* PASSAGE:

Introducing the Controversial Theory of “Peak SEO”

oh frack!

OHHH, FRACK!

Over the last few years in the oil industry, a popular theory has arisen that all of the world’s easily obtainable oil is running out.  The problem of increasingly difficult-to-extract oil is also compounded by the fact that oil producing countries are in many cases third-world nations that are industrializing and are now consuming more oil themselves, making them a less likely source of exports in the future.  The theory (called “Peak Oil“), although controversial, makes sense, as the supply of oil underground is relatively fixed.  Although natural processes doubtless create more oil, it’s apparently happening slowly over geologic time, while we’re extracting it relatively quickly;  it’s not really a renewable resource from the perspective of beings that live for only 70-100 years.

This theory is now being applied by others to the Gold mining market (i.e. the theory of “Peak Gold”), and when you look at graphs of production over time, the consistent rise in how much capital it takes to extract an ounce of gold from the ground and so on, it’s a very compelling theory as well.

* MATERIAL SHOWN:
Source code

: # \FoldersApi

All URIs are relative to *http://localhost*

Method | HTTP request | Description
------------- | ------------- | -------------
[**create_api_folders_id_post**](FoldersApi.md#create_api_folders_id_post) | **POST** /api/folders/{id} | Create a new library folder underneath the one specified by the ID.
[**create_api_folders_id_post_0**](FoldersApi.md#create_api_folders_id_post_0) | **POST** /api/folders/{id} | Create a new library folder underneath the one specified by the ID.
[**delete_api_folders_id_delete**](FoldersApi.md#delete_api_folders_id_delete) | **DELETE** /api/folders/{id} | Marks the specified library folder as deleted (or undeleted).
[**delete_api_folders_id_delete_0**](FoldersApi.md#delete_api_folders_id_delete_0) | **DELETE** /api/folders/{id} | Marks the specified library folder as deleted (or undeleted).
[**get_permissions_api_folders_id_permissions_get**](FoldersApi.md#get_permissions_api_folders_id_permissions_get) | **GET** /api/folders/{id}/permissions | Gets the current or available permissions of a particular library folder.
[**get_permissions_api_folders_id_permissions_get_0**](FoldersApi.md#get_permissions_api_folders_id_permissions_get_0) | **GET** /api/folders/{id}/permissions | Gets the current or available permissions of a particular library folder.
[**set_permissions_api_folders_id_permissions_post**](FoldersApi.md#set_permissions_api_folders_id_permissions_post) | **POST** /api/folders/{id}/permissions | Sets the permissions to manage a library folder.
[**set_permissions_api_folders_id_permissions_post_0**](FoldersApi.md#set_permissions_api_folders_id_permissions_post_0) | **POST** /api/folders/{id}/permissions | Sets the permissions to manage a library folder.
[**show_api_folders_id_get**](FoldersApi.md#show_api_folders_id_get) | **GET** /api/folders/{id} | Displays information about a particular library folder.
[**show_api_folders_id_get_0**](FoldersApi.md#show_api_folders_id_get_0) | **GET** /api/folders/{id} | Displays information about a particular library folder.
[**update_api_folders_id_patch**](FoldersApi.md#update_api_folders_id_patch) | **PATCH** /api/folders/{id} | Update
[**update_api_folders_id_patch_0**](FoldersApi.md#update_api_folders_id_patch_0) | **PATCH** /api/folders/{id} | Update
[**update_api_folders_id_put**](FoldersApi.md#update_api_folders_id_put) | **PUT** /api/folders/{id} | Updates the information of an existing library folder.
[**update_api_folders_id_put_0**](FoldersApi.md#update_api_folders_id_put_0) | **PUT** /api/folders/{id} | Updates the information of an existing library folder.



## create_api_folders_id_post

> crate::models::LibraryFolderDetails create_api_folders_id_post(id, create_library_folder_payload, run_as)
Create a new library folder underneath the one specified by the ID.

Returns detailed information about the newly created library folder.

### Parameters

* EXERCISE PROMPT:
Please answer these questions from the passage about "Peak SEO":
(a) According to the "Peak Oil" theory, what is running out?
(b) Why are oil producing countries a less likely source of exports in the future?
(c) What is the theory called when it is applied to the gold mining market?

* WORKED SOLUTION:
(a) All of the world's easily obtainable oil.
(b) Many of them are industrializing and now consume more oil themselves.
(c) "Peak Gold."